In the source SDTM AE dataset, there was only one record per patient per AE. So, what we needed to do in target ADaM ADAE dataset was to create duplicate records if one AE crossed-out treatment period. If duplicate records populated, then derive AE start date (ASTDT) as start date of corresponding treatment period, and AE end date (AENDT) as end date of corresponding treatment period. If a patient discontinued, then use dsstdt+30 as cut-off date.
Full Answer
How to derive end date from treatment 1 and treatment 2?
If AE starts in or before treatment 1 period and AE ends after treatment 1, then we need to derive AE end date as start date of treatment 2 minus 1 if treatment 2 start date is non-missing; or derive AE end date as end date of treatment 1 if treatment 2 start date is missing.
What does start date mean in clinical studies?

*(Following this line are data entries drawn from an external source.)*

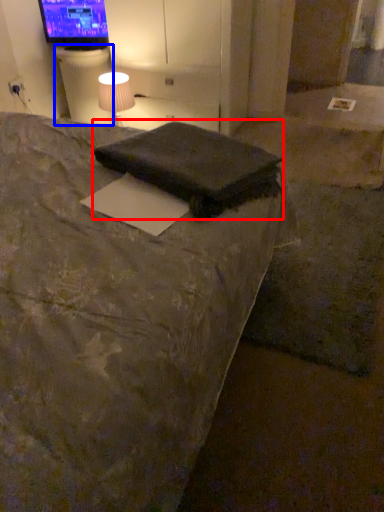
Question: Which object appears closest to the camera in this image, pillow (highlighted by a red box) or table (highlighted by a blue box)?

Choices:
 (A) pillow
 (B) table

Answer: (A)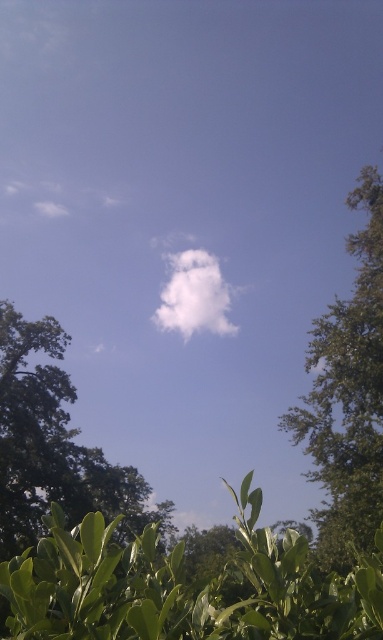
Question: Can you confirm if green leafy tree at right is thinner than green leafy tree at lower left?

Choices:
 (A) no
 (B) yes

Answer: (B)

Question: Based on their relative distances, which object is nearer to the green leafy tree at right?

Choices:
 (A) white fluffy cloud at center
 (B) green leafy tree at lower left

Answer: (B)

Question: Can you confirm if green leafy tree at lower left is wider than white fluffy cloud at center?

Choices:
 (A) no
 (B) yes

Answer: (A)

Question: Can you confirm if green leafy tree at right is positioned to the left of green leafy tree at lower left?

Choices:
 (A) no
 (B) yes

Answer: (A)

Question: Estimate the real-world distances between objects in this image. Which object is farther from the white fluffy cloud at center?

Choices:
 (A) green leafy tree at right
 (B) green leafy tree at lower left

Answer: (A)

Question: Among these points, which one is farthest from the camera?

Choices:
 (A) (186, 284)
 (B) (6, 372)

Answer: (A)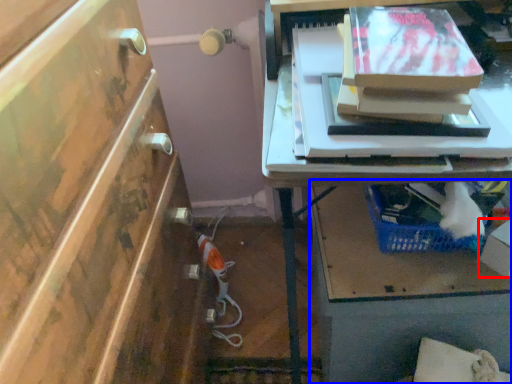
Question: Among these objects, which one is farthest to the camera, box (highlighted by a red box) or vanity (highlighted by a blue box)?

Choices:
 (A) box
 (B) vanity

Answer: (B)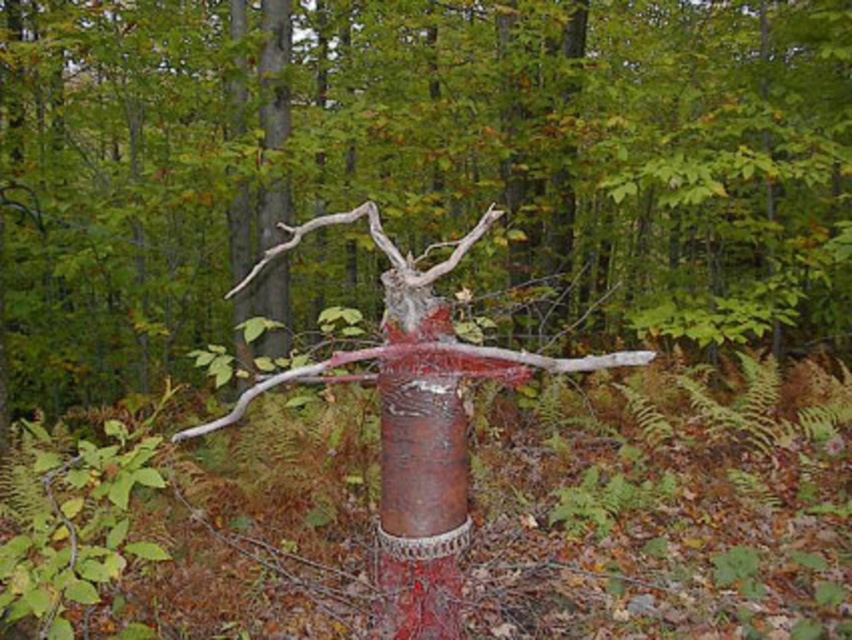
You are a hiker who wants to take a photo of both the rusty metal tree at center and the rusty metal pole at center. Since you have a camera with a fixed focal length, you need to adjust your distance to ensure both objects fit in the frame. Which object should you move closer to or farther away from to include both in your photo?

Since the rusty metal tree at center is smaller than the rusty metal pole at center, you should move closer to the rusty metal tree at center to ensure both objects fit in the frame. Moving closer will make the smaller tree appear larger relative to the pole, balancing their sizes in the photo.

structural integrity of the installation is a concern. The rusty metal pole at center and rusty metal branch at center are both part of the installation. Which object is more to the right, and could this placement affect the balance of the structure?

structural integrity of the installation is a concern. The rusty metal pole at center and rusty metal branch at center are both part of the installation. Which object is more to the right, and could this placement affect the balance of the structure? The rusty metal pole at center is positioned on the right side of rusty metal branch at center. This placement could affect the balance of the structure since the pole is shifted to the right, potentially creating an uneven weight distribution.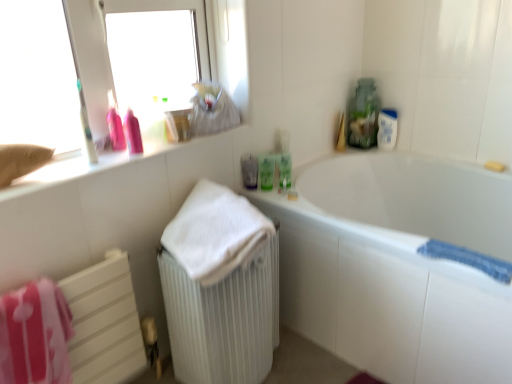
In order to face pink plastic spray bottle at upper left, placed as the first cleaning product when sorted from right to left, should I rotate leftwards or rightwards?

You should rotate left by 16.232 degrees.

This screenshot has width=512, height=384. Identify the location of white cotton towel at center, the second bath towel when ordered from right to left. click(x=215, y=233).

What do you see at coordinates (223, 320) in the screenshot? I see `white ribbed radiator at lower left` at bounding box center [223, 320].

How much space does translucent plastic cup at center, arranged as the 3th mouthwash when viewed from the right, occupy horizontally?

4.66 centimeters.

Find the location of a particular element. The height and width of the screenshot is (384, 512). white plastic bottle at upper right is located at coordinates (387, 128).

Where is `pink plastic spray bottle at upper left, placed as the first cleaning product when sorted from right to left`? pink plastic spray bottle at upper left, placed as the first cleaning product when sorted from right to left is located at coordinates (132, 133).

Where is `mouthwash that is the 3rd object to the right of the white ribbed radiator at lower left, starting at the anchor`? The height and width of the screenshot is (384, 512). mouthwash that is the 3rd object to the right of the white ribbed radiator at lower left, starting at the anchor is located at coordinates (284, 172).

Considering their positions, is white ribbed radiator at lower left located in front of or behind green matte bottle at upper right, which is the 3th mouthwash from left to right?

In the image, white ribbed radiator at lower left appears in front of green matte bottle at upper right, which is the 3th mouthwash from left to right.

Could you measure the distance between white ribbed radiator at lower left and green matte bottle at upper right, which is the first mouthwash in right-to-left order?

They are 60.57 centimeters apart.

Does white ribbed radiator at lower left have a lesser height compared to green matte bottle at upper right, which is the first mouthwash in right-to-left order?

Incorrect, the height of white ribbed radiator at lower left does not fall short of that of green matte bottle at upper right, which is the first mouthwash in right-to-left order.

Consider the image. From a real-world perspective, is green matte bottle at upper right, which is the first mouthwash in right-to-left order, above or below white glossy bathtub at center?

Clearly, from a real-world perspective, green matte bottle at upper right, which is the first mouthwash in right-to-left order, is above white glossy bathtub at center.

From the picture: What's the angular difference between green matte bottle at upper right, which is the 3th mouthwash from left to right, and white glossy bathtub at center's facing directions?

They differ by 63.7 degrees in their facing directions.

Is green matte bottle at upper right, which is the first mouthwash in right-to-left order, aimed at white glossy bathtub at center?

No, green matte bottle at upper right, which is the first mouthwash in right-to-left order, is not oriented towards white glossy bathtub at center.

Is green matte bottle at upper right, which is the 3th mouthwash from left to right, at the left side of white glossy bathtub at center?

Yes.

Which is more to the left, matte white counter at upper left or green matte bottle at upper right, which is the first mouthwash in right-to-left order?

Positioned to the left is matte white counter at upper left.

From the image's perspective, is matte white counter at upper left below green matte bottle at upper right, which is the first mouthwash in right-to-left order?

No, from the image's perspective, matte white counter at upper left is not below green matte bottle at upper right, which is the first mouthwash in right-to-left order.

Is matte white counter at upper left taller than green matte bottle at upper right, which is the 3th mouthwash from left to right?

No.

Can green matte bottle at upper right, which is the first mouthwash in right-to-left order, be found inside matte white counter at upper left?

That's incorrect, green matte bottle at upper right, which is the first mouthwash in right-to-left order, is not inside matte white counter at upper left.

Which object is positioned more to the right, green matte bottle at upper right, which is the 3th mouthwash from left to right, or white cotton towel at center, placed as the 2th bath towel when sorted from left to right?

From the viewer's perspective, green matte bottle at upper right, which is the 3th mouthwash from left to right, appears more on the right side.

From the white cotton towel at center, placed as the 2th bath towel when sorted from left to right, count 3rd mouthwash to the right and point to it. Please provide its 2D coordinates.

[(284, 172)]

Between green matte bottle at upper right, which is the first mouthwash in right-to-left order, and white cotton towel at center, the second bath towel when ordered from right to left, which one has smaller size?

green matte bottle at upper right, which is the first mouthwash in right-to-left order, is smaller.

Is the depth of pink plastic spray bottle at upper left, which is the 2th cleaning product in left-to-right order, greater than that of green plastic mouthwash at upper center, positioned as the second mouthwash in right-to-left order?

No, it is not.

Is pink plastic spray bottle at upper left, placed as the first cleaning product when sorted from right to left, at the left side of green plastic mouthwash at upper center, the second mouthwash from the left?

Yes, pink plastic spray bottle at upper left, placed as the first cleaning product when sorted from right to left, is to the left of green plastic mouthwash at upper center, the second mouthwash from the left.

From the picture: In terms of height, does pink plastic spray bottle at upper left, placed as the first cleaning product when sorted from right to left, look taller or shorter compared to green plastic mouthwash at upper center, the second mouthwash from the left?

Clearly, pink plastic spray bottle at upper left, placed as the first cleaning product when sorted from right to left, is taller compared to green plastic mouthwash at upper center, the second mouthwash from the left.

Is point (138, 133) more distant than point (270, 158)?

No, it is in front of (270, 158).

Between white cotton towel at center, the second bath towel when ordered from right to left, and matte white counter at upper left, which one has larger width?

Wider between the two is white cotton towel at center, the second bath towel when ordered from right to left.

Relative to matte white counter at upper left, is white cotton towel at center, the second bath towel when ordered from right to left, in front or behind?

In the image, white cotton towel at center, the second bath towel when ordered from right to left, appears in front of matte white counter at upper left.

Are pink matte bottle at upper left, which is the second cleaning product in right-to-left order, and white cotton towel at center, the second bath towel when ordered from right to left, located far from each other?

pink matte bottle at upper left, which is the second cleaning product in right-to-left order, is near white cotton towel at center, the second bath towel when ordered from right to left, not far away.

Could you tell me if pink matte bottle at upper left, the 1th cleaning product from the left, is facing white cotton towel at center, the second bath towel when ordered from right to left?

No, pink matte bottle at upper left, the 1th cleaning product from the left, is not oriented towards white cotton towel at center, the second bath towel when ordered from right to left.

Considering the sizes of pink matte bottle at upper left, which is the second cleaning product in right-to-left order, and white cotton towel at center, placed as the 2th bath towel when sorted from left to right, in the image, is pink matte bottle at upper left, which is the second cleaning product in right-to-left order, bigger or smaller than white cotton towel at center, placed as the 2th bath towel when sorted from left to right,?

Considering their sizes, pink matte bottle at upper left, which is the second cleaning product in right-to-left order, takes up less space than white cotton towel at center, placed as the 2th bath towel when sorted from left to right.

Locate an element on the screen. Image resolution: width=512 pixels, height=384 pixels. the 2nd bath towel in front of the pink matte bottle at upper left, the 1th cleaning product from the left is located at coordinates (215, 233).

I want to click on bath heater below the green matte bottle at upper right, which is the first mouthwash in right-to-left order (from a real-world perspective), so click(x=223, y=320).

This screenshot has width=512, height=384. Identify the location of bathtub below the green matte bottle at upper right, which is the 3th mouthwash from left to right (from the image's perspective). (397, 266).

Which object lies nearer to the anchor point green plastic mouthwash at upper center, the second mouthwash from the left, matte white counter at upper left or pink plastic spray bottle at upper left, which is the 2th cleaning product in left-to-right order?

The object closer to green plastic mouthwash at upper center, the second mouthwash from the left, is matte white counter at upper left.

Considering their positions, is white cotton towel at center, placed as the 2th bath towel when sorted from left to right, positioned closer to pink plastic spray bottle at upper left, which is the 2th cleaning product in left-to-right order, than green plastic mouthwash at upper center, positioned as the second mouthwash in right-to-left order?

The object closer to pink plastic spray bottle at upper left, which is the 2th cleaning product in left-to-right order, is white cotton towel at center, placed as the 2th bath towel when sorted from left to right.

Based on their spatial positions, is yellow matte bar of soap at upper right or white ribbed radiator at lower left further from blue textured bath towel at lower right, acting as the first bath towel starting from the right?

yellow matte bar of soap at upper right is further to blue textured bath towel at lower right, acting as the first bath towel starting from the right.

Estimate the real-world distances between objects in this image. Which object is further from pink matte bottle at upper left, the 1th cleaning product from the left, white glossy bathtub at center or pink fabric towel at lower left, the third bath towel viewed from the right?

white glossy bathtub at center is positioned further to the anchor pink matte bottle at upper left, the 1th cleaning product from the left.

Looking at the image, which one is located closer to green matte bottle at upper right, which is the first mouthwash in right-to-left order, white cotton towel at center, placed as the 2th bath towel when sorted from left to right, or white ribbed radiator at lower left?

Among the two, white cotton towel at center, placed as the 2th bath towel when sorted from left to right, is located nearer to green matte bottle at upper right, which is the first mouthwash in right-to-left order.

Estimate the real-world distances between objects in this image. Which object is further from white glossy bathtub at center, pink plastic spray bottle at upper left, which is the 2th cleaning product in left-to-right order, or matte white counter at upper left?

pink plastic spray bottle at upper left, which is the 2th cleaning product in left-to-right order, is positioned further to the anchor white glossy bathtub at center.

Estimate the real-world distances between objects in this image. Which object is closer to white glossy bathtub at center, pink fabric towel at lower left, the third bath towel viewed from the right, or matte white counter at upper left?

matte white counter at upper left is positioned closer to the anchor white glossy bathtub at center.

Estimate the real-world distances between objects in this image. Which object is further from pink plastic spray bottle at upper left, which is the 2th cleaning product in left-to-right order, pink fabric towel at lower left, the third bath towel viewed from the right, or white cotton towel at center, placed as the 2th bath towel when sorted from left to right?

pink fabric towel at lower left, the third bath towel viewed from the right, lies further to pink plastic spray bottle at upper left, which is the 2th cleaning product in left-to-right order, than the other object.

What are the coordinates of `cleaning product located between pink matte bottle at upper left, the 1th cleaning product from the left, and yellow matte bar of soap at upper right in the left-right direction` in the screenshot? It's located at (132, 133).

Find the location of a particular element. This screenshot has width=512, height=384. bath heater between pink fabric towel at lower left, which is the 1th bath towel in left-to-right order, and white glossy bathtub at center, in the horizontal direction is located at coordinates (223, 320).

This screenshot has width=512, height=384. I want to click on cleaning product between pink matte bottle at upper left, the 1th cleaning product from the left, and green plastic mouthwash at upper center, positioned as the second mouthwash in right-to-left order, from left to right, so click(132, 133).

You are a GUI agent. You are given a task and a screenshot of the screen. Output one action in this format:
    pyautogui.click(x=<x>, y=<y>)
    Task: Click on the counter top between white cotton towel at center, the second bath towel when ordered from right to left, and green matte bottle at upper right, which is the 3th mouthwash from left to right, from front to back
    This screenshot has height=384, width=512.
    Given the screenshot: What is the action you would take?
    pyautogui.click(x=141, y=164)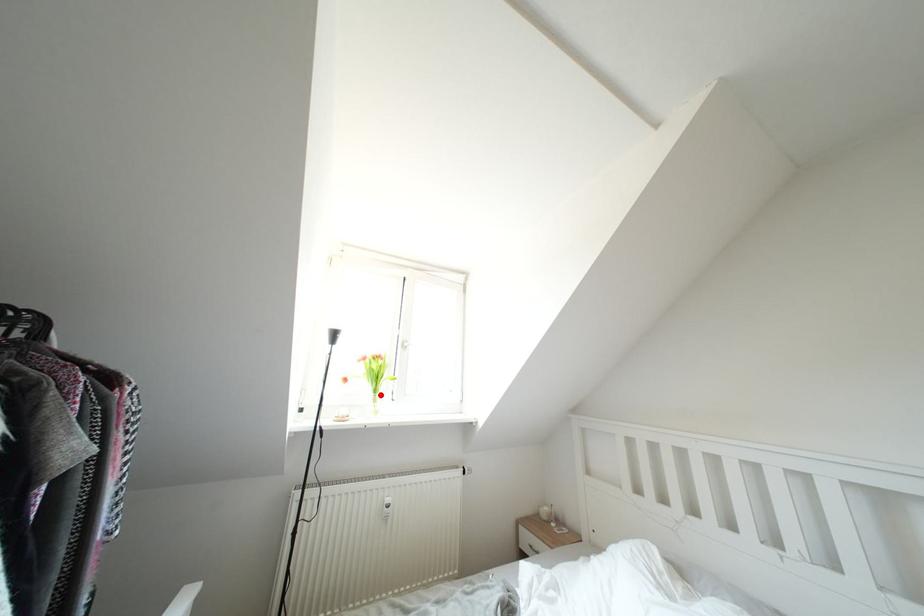
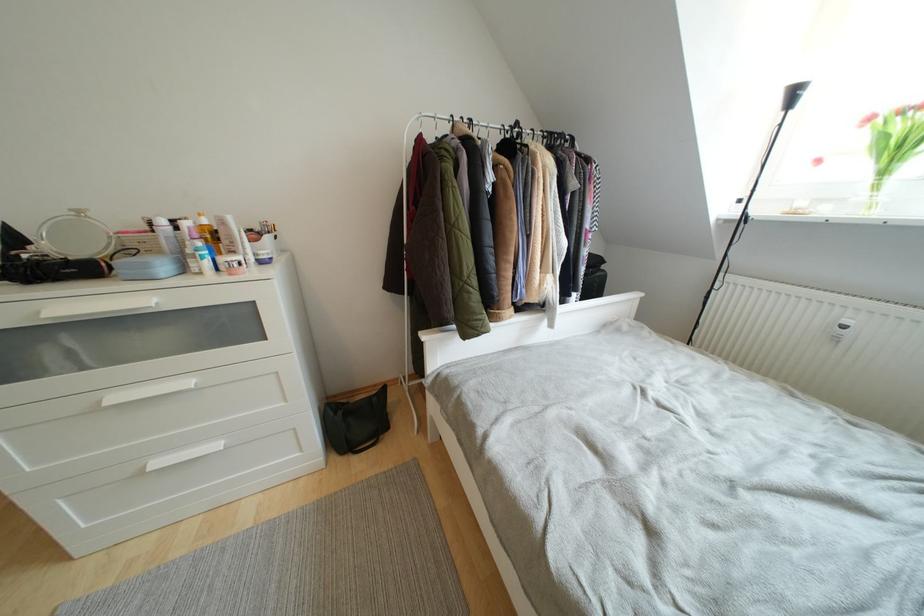
Question: I am providing you with two images of the same scene from different viewpoints. Given a red point in image1, look at the same physical point in image2. Is it:

Choices:
 (A) Closer to the viewpoint
 (B) Farther from the viewpoint

Answer: (B)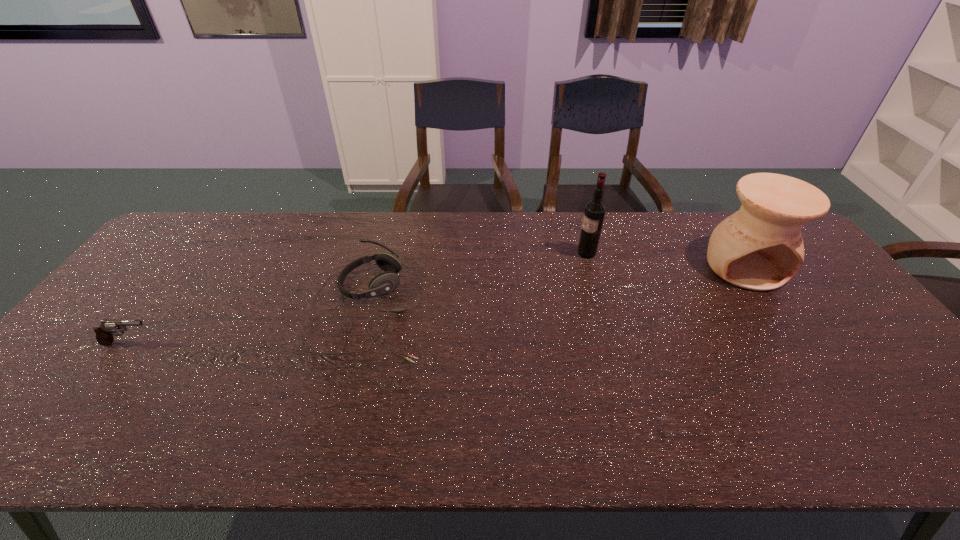
Find the location of a particular element. free spot between the rightmost object and the headset is located at coordinates (556, 286).

Image resolution: width=960 pixels, height=540 pixels. In order to click on unoccupied area between the second object from left to right and the third object from left to right in this screenshot , I will do `click(477, 280)`.

Locate an element on the screen. This screenshot has width=960, height=540. empty space that is in between the second object from left to right and the rightmost object is located at coordinates (556, 286).

I want to click on free space that is in between the headset and the pottery, so click(x=556, y=286).

The image size is (960, 540). Find the location of `free spot between the rightmost object and the second object from right to left`. free spot between the rightmost object and the second object from right to left is located at coordinates (665, 260).

You are a GUI agent. You are given a task and a screenshot of the screen. Output one action in this format:
    pyautogui.click(x=<x>, y=<y>)
    Task: Click on the free area in between the wine bottle and the pottery
    
    Given the screenshot: What is the action you would take?
    pyautogui.click(x=665, y=260)

Image resolution: width=960 pixels, height=540 pixels. In order to click on object that is the second nearest to the pottery in this screenshot , I will do `click(386, 282)`.

Choose which object is the nearest neighbor to the rightmost object. Please provide its 2D coordinates. Your answer should be formatted as a tuple, i.e. [(x, y)], where the tuple contains the x and y coordinates of a point satisfying the conditions above.

[(595, 210)]

Where is `free location that satisfies the following two spatial constraints: 1. at the open side of the pottery; 2. at the barrel of the pistol`? This screenshot has height=540, width=960. free location that satisfies the following two spatial constraints: 1. at the open side of the pottery; 2. at the barrel of the pistol is located at coordinates (797, 343).

Identify the location of free spot that satisfies the following two spatial constraints: 1. at the open side of the pottery; 2. at the barrel of the pistol. Image resolution: width=960 pixels, height=540 pixels. (797, 343).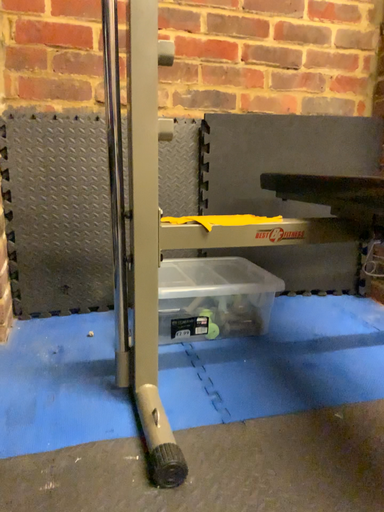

Study Start Date *§ Definition: The estimated date on which the clinical study will be open for recruitment of participants, or the actual date on which the first participant was enrolled.
What does final date mean in a clinical study?
Definition: The date that the final participant was examined or received an intervention for the purposes of final collection of data for the primary outcome, whether the clinical study concluded according to the pre-specified protocol or was terminated.
Are all studied FDA-regulated device products previously approved by FDA?
Yes: At least one studied FDA-regulated device product has not been previously approved or cleared by FDA No: All studied FDA-regulated device products have been previously approved or cleared by FDA
What is a single-period parallel-design study?
single-period parallel-design study is one of the simplest study designs, and is still widely used. In this scenario, subjects are assigned to a single treatment arm, and receive one or more doses of a single investigational product during the course of the study. A schematic of the study design might look something like this:
Why use ADAM timing variables?
The main reason for the creation of the primary timing variables in ADaM is the need for analyzing study results using different time divisions than what has been collected or modeled in SDTM using EPOCH. For example, the SAP may define visit or time division windowing in order to guarantee that observations collected at a similar time interval from the start of the summary are summarized together, regardless of the CRF page on which they were recorded. Additionally, analysis time divisions may view the study epochs differently than how the data was collected. ADaM timing variables should reflect the analysis requirements, and not simply copy values from SDTM epochs or visits.
What is ADAMIG in clinical trials?
The CDISC Analysis Data Model Implementation Guide (ADaMIG) provides several timing variables for modeling clinical trial designs in analysis datasets. APHASE, APERIOD and ASPER can be used in conjunction with related treatment variables to meet a variety of analysis requirements, from single-period parallel studies to much more complicated situations involving multiple treatment periods and even different studies. The goal of this paper is to illustrate how some of these study designs may be handled in ADaM, and provide guidelines for selecting when to use the different timing variables that are available.
What is phase 1 in clinical trials?
Phase 1: Includes initial studies to determine the metabolism and pharmacologic actions of drugs in humans, the side effects associated with increasing doses, and to gain early evidence of effectiveness; may include healthy participants and/or patients. Phase 1/Phase 2: Trials that are a combination of phases 1 and 2.
What is FDA oversight?
FDA-regulated Drug Product *§ ( Optional for Observational Studies ) Definition: Indication that a clinical study is studying a drug product (including a biological product) subject to section 505 of the Federal Food, Drug, and Cosmetic Act or to section 351 of the Public Health Service Act.
What is the definition of clinical trial?
Definition: For a clinical trial of a drug product (including a biological product), the numerical phase of such clinical trial, consistent with terminology in 21 CFR 312.21 and in 21 CFR 312.85 for phase 4 studies. Select only one.
What is the record verification date?
Record Verification Date *#N#Definition: The date on which the responsible party last verified the clinical study information in the entire ClinicalTrials.gov record for the clinical study, even if no additional or updated information is being submitted.
What is a clinical study title?
Definition: A short title of the clinical study written in language intended for the lay public. The title should include, where possible, information on the participants, condition being evaluated, and intervention (s) studied. Limit: 300 characters.